Gepäck wird in im Umfang von einem Koffer (max. 20 kg) und einem Handgepäckstück befördert. Die Busfahrer*innen sind darauf angewiesen, das Zuladegewicht einzuhalten, weshalb pro Person ein Gepäckstück plus Handgepäck einkalkuliert ist. Hartschalenkoffer sind ungeeignet. Wir empfehlen einen Reisekoffer, eine Reisetasche oder einen Rucksack. Bei den Wintersportfreizeiten können zusätzlich ein paar Ski/ ein Snowboard sowie ein paar Skischuhe mitgenommen werden. Gepäck und sonstige mitgenommene Sachen sind vom Teilnehmenden beim Umsteigen von einem Transportmittel in ein anderes selbst zu beaufsichtigen.

Auf der Freizeit

Wir möchten auf unseren Ferienfreizeiten eine Atmosphäre schaffen, in der es für die Kinder und Jugendlichen möglich ist, sich kennenzulernen, Bindungen einzugehen, Freundschaften zu schließen und Gemeinschaft zu erleben.

Unterkunft

Unsere Häuser und Campingplätze haben wir sorgfältig ausgewählt, ihre Ausstattung ist einfach und zweckmäßig. Hotelkomfort ist bei unseren Freizeiten nicht zu erwarten. Die Teilnehmerinnen und Teilnehmer wirken beim Kochen und Küchendienst mit und übernehmen Mitverantwortung fürs Sauberhalten.

Verpflegung

Ein Großteil der Freizeiten sind Selbstversorgerfreizeiten (siehe Ausschreibungen).
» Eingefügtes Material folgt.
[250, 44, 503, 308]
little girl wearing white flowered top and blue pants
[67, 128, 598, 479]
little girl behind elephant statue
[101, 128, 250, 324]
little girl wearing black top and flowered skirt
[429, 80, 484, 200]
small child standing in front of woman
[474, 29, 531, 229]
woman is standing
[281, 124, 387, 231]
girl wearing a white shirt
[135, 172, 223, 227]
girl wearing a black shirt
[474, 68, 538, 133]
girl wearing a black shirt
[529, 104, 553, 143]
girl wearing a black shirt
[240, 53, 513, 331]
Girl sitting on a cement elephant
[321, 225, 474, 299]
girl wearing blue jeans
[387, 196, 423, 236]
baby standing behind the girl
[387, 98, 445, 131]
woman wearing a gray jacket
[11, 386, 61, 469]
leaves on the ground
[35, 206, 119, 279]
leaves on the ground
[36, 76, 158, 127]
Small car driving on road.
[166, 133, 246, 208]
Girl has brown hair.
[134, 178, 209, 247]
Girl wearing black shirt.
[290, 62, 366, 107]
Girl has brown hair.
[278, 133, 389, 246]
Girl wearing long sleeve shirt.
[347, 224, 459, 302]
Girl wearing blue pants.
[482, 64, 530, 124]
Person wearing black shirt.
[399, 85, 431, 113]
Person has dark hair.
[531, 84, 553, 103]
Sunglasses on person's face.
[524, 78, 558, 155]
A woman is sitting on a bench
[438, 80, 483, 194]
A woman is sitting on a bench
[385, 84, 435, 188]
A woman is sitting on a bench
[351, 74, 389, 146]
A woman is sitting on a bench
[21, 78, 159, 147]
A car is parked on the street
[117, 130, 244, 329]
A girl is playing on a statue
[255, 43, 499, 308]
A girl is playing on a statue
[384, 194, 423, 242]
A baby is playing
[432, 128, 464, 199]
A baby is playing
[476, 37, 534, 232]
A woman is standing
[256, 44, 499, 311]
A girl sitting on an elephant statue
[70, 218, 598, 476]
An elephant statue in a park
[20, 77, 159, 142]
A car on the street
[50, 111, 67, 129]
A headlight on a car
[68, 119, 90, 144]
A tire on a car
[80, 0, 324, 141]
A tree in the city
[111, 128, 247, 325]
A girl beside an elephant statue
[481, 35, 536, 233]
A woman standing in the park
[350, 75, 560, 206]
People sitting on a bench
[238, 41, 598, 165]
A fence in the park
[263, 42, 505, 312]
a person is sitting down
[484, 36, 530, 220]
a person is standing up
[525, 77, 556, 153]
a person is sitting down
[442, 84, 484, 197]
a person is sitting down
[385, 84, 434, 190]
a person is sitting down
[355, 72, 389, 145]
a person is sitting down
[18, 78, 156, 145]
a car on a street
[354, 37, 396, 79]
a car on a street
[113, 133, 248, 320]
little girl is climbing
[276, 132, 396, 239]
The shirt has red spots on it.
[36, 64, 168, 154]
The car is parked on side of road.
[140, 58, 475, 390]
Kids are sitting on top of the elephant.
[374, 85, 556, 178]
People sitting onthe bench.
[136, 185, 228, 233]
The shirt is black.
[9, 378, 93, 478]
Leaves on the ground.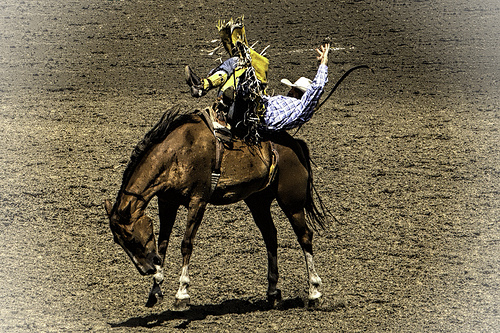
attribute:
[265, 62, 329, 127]
shirt — checkered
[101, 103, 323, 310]
horse — brown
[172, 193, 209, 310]
leg — white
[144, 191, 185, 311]
leg — white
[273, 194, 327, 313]
leg — white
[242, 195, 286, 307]
leg — white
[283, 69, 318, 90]
hat — cowboy style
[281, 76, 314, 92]
hat — cowboy style, white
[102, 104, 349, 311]
horse — brown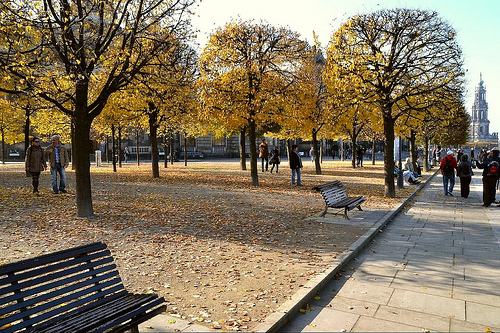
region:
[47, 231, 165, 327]
a black painted bench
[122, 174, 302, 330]
yellow and brown leaves on ground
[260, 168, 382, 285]
bench on a concrete base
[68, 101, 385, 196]
tall trees with yellow leaves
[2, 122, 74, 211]
two people walking together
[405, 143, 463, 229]
person with a black back pack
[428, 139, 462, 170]
person wearing a white hat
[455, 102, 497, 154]
a tall white building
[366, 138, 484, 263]
people walking on the street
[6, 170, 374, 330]
two benches in park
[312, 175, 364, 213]
a brown wooden bench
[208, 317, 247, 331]
a group of leaves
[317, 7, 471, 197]
a tall tree with fall colored leaves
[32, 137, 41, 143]
dark black sunglasses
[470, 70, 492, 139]
the top of a building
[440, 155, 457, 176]
a black backpack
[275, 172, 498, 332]
a concrete walkway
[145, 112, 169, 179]
the trunk of a tree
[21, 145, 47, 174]
a woman's brown jacket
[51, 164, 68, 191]
a man's blue jean pants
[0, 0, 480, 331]
a small park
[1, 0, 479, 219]
tall trees with golden leaves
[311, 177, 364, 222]
a park bench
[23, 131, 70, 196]
a couple walking through the park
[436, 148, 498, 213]
a group of people walking on the sidewalk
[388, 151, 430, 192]
a group of people sitting down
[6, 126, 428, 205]
people in the park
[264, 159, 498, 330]
a concrete sidewalk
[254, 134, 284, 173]
a man and young girl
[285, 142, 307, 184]
a man wearing a black jacket in the park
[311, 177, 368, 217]
black park bench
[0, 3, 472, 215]
trees with yellow leaves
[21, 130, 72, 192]
couple walking through trees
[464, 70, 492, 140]
tall building down path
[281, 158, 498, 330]
stone path in the park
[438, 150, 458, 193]
man with red shirt and black backpack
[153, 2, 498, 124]
bright white and blue sky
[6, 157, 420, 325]
ground covered in leaves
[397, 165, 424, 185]
person sittin gunder tree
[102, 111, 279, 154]
buildings behind trees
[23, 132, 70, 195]
a husband and wife walking across a public park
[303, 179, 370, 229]
a bench on the side of the park near the sidewalk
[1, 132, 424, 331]
people in a public park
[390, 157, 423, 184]
two people sitting on a park bench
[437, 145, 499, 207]
people walking on the sidewalk beside the park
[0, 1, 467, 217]
trees in the park during the fall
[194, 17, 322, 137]
yellow leaves on the tree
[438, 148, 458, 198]
man in a white hat carrying a backpack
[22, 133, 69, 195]
a couple taking stroll in the park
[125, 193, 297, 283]
leaves on the park's ground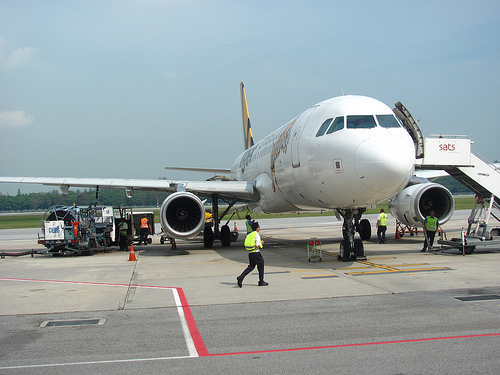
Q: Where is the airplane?
A: On the tarmac.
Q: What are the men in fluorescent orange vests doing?
A: Loading luggages.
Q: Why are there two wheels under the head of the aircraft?
A: To better control landings on runways.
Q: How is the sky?
A: Hazy.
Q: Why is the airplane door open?
A: Because it is still on the ground.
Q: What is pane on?
A: Tarmac.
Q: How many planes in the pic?
A: 1.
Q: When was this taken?
A: During the day.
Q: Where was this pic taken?
A: At the airport.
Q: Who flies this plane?
A: A pilot.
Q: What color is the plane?
A: White.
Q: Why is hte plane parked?
A: Loading or unloading luggage.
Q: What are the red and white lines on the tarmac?
A: Parking lanes.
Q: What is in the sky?
A: Clouds.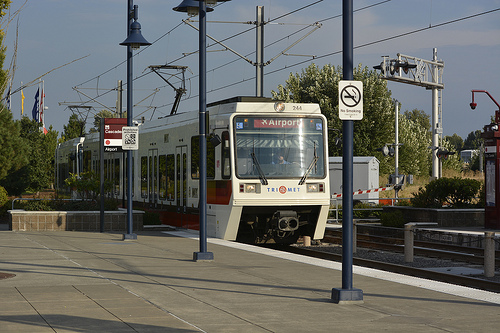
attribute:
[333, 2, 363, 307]
pole — dark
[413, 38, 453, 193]
pole — tall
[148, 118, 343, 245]
train — white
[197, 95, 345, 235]
train — white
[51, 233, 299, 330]
platform — gray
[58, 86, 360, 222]
train — white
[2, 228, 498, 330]
pavement — brown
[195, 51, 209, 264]
poles — telephone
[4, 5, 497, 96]
sky — blue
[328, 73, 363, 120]
sign — saying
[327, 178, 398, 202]
gate — automatic, stopping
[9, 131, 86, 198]
leaves — green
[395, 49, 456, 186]
light post — silver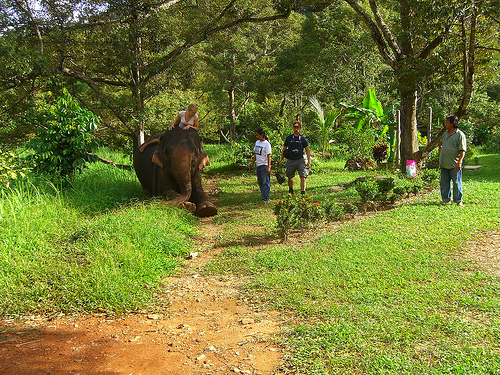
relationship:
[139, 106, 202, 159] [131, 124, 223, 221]
woman riding elephant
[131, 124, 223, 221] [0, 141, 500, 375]
elephant in grass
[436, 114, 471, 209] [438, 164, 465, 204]
man wears jeans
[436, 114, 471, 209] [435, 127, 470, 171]
man wears shirt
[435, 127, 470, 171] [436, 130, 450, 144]
shirt has sleeve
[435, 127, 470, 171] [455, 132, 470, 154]
shirt has sleeve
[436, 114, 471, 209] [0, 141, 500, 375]
man in grass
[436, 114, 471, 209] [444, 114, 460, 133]
man has hair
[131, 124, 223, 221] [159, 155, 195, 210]
elephant has trunk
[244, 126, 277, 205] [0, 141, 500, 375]
woman in grass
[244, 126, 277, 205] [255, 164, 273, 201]
woman wears jeans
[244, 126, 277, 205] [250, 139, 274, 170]
woman wears shirt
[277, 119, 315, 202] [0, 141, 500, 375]
man in grass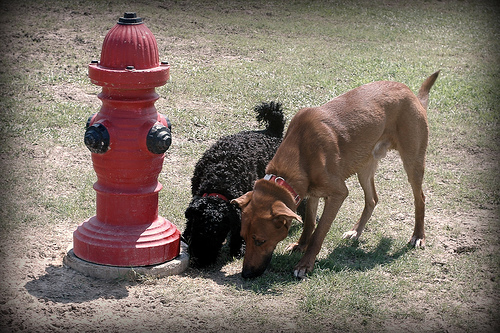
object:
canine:
[182, 97, 288, 267]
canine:
[231, 67, 440, 278]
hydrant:
[72, 11, 180, 265]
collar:
[196, 190, 231, 202]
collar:
[263, 173, 304, 207]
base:
[63, 237, 192, 281]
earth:
[4, 3, 499, 331]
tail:
[251, 101, 289, 136]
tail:
[413, 69, 441, 111]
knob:
[146, 123, 171, 154]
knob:
[85, 123, 106, 154]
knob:
[84, 118, 88, 137]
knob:
[166, 117, 171, 133]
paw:
[226, 243, 240, 258]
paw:
[290, 256, 319, 278]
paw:
[284, 242, 302, 255]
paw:
[342, 230, 363, 248]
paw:
[408, 232, 426, 250]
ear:
[182, 200, 206, 240]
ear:
[224, 203, 241, 239]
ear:
[230, 193, 252, 212]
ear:
[271, 200, 304, 227]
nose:
[192, 257, 207, 267]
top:
[100, 12, 160, 69]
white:
[261, 172, 274, 183]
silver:
[272, 176, 286, 184]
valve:
[115, 11, 145, 26]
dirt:
[99, 288, 211, 322]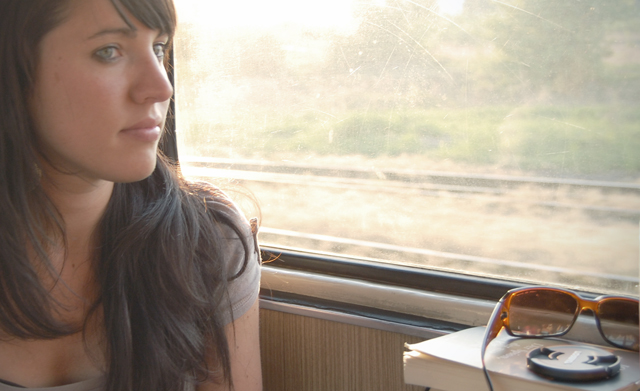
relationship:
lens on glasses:
[602, 297, 620, 343] [483, 286, 640, 390]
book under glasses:
[401, 311, 640, 391] [483, 286, 640, 390]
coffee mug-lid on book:
[524, 340, 622, 382] [401, 311, 640, 391]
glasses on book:
[483, 286, 640, 390] [401, 311, 640, 391]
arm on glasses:
[475, 293, 511, 389] [483, 286, 640, 390]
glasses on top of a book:
[455, 261, 638, 359] [401, 311, 640, 391]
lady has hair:
[0, 1, 253, 388] [63, 8, 239, 389]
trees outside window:
[226, 10, 627, 174] [146, 6, 627, 314]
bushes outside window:
[230, 95, 639, 181] [146, 6, 627, 314]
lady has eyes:
[0, 1, 253, 388] [68, 30, 191, 90]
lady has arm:
[0, 1, 253, 388] [173, 193, 268, 389]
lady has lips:
[0, 1, 253, 388] [97, 115, 186, 149]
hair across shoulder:
[51, 114, 308, 379] [55, 167, 323, 317]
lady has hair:
[0, 1, 253, 388] [51, 114, 308, 379]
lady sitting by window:
[0, 1, 253, 388] [146, 6, 627, 314]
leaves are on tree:
[511, 22, 590, 126] [496, 5, 601, 135]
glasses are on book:
[483, 286, 640, 390] [390, 315, 639, 387]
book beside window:
[401, 311, 640, 391] [126, 6, 632, 294]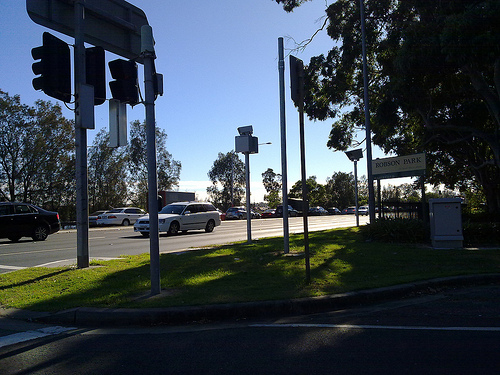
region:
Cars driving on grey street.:
[0, 185, 436, 280]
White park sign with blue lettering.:
[369, 152, 428, 244]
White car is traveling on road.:
[130, 199, 227, 236]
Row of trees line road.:
[0, 81, 492, 216]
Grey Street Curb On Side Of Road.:
[37, 262, 497, 327]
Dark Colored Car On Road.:
[0, 199, 61, 244]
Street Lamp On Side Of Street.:
[23, 38, 172, 300]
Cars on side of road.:
[0, 198, 417, 250]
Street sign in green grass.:
[287, 51, 318, 298]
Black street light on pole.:
[30, 39, 109, 274]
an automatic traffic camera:
[233, 123, 273, 243]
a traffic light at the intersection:
[31, 30, 74, 107]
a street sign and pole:
[26, 1, 165, 293]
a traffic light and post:
[31, 32, 166, 298]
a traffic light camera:
[345, 148, 365, 227]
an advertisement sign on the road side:
[371, 153, 429, 232]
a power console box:
[423, 194, 465, 253]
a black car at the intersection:
[0, 200, 62, 242]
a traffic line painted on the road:
[0, 319, 498, 372]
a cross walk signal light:
[108, 56, 143, 108]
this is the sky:
[199, 19, 241, 64]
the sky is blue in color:
[188, 10, 270, 85]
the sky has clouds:
[166, 34, 241, 76]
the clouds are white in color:
[183, 126, 208, 147]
Zusammen bereiten Teilnehmer*innen und Freizeitleiter*innen in kleinen, wechselnden Gruppen gemeinsam das Essen zu. Jede/r kann ihr/sein Lieblingsessen für die Gruppe kochen. Es gibt in der Regel drei Mahlzeiten am Tag, von denen eine warm ist. Das Essgeschirr muss mitgebracht werden (ausgenommen Hausfreizeiten). Gemeinschaftsdienste wie die Zubereitung der Mahlzeiten und die Reinigung der sanitären Anlagen, gehören mit zur Aufgabe der Teilnehmenden.

Programm

Unsere ehrenamtlichen Freizeitleiter*innen machen Programmvorschläge. Beim Vortreffen und auf der Freizeit werden die Teilnehmenden in die Programmgestaltung mit einbezogen. Unseren Teilnehmerinnen und Teilnehmern geben wir am Freizeitort und bei anderen Unternehmungen einen altersgemäßen Freiraum zur eigenen Gestaltung.

Zimmer- oder Zeltbelegung

Die Zimmer/ Zelte auf den Freizeiten belegen wir geschlechtergetrennt.

Regeln

Es gilt auf allen unseren Freizeiten das Jugendschutzgesetz und seine Regelungen. Gruppenregeln, etc. legt das ehrenamtliche Freizeitteam der Freizeit gemeinsam mit den Teilnehmer*innen fest.

Wertgegenstände

Für den Verlust von Wertgegenständen können wir keine Haftung übernehmen. Es sollte gründlich
überlegt sein, was dringend auf die Freizeit mitgenommen werden muss.

Erreichbarkeit

Während der Freizeiten, halten wir den laufenden Kontakt zu unseren Freizeitteams.

Nach der Freizeit

Das Nachtreffen der Kinder- und Teeniefreizeiten findet traditionell nach der Sommerpause im Evangelischen Stadtjugendpfarramt Frankfurt am Main statt. Das Nachtreffen ist der Treffpunkt für Freizeitteilnehmer*innen, Eltern und ehrenamtlichen Freizeitleiter*innen. Eine Einladung erhalten Sie am Ende der Sommerferien.

Das Nachtreffen der Jugendfreizeiten findet in der jeweiligen Freizeitgruppe statt, sofern keine individuellen Absprachen zwischen den Teilnehmer*innen und den ehrenamtlichen Freizeitleiter*innen vereinbart wurden.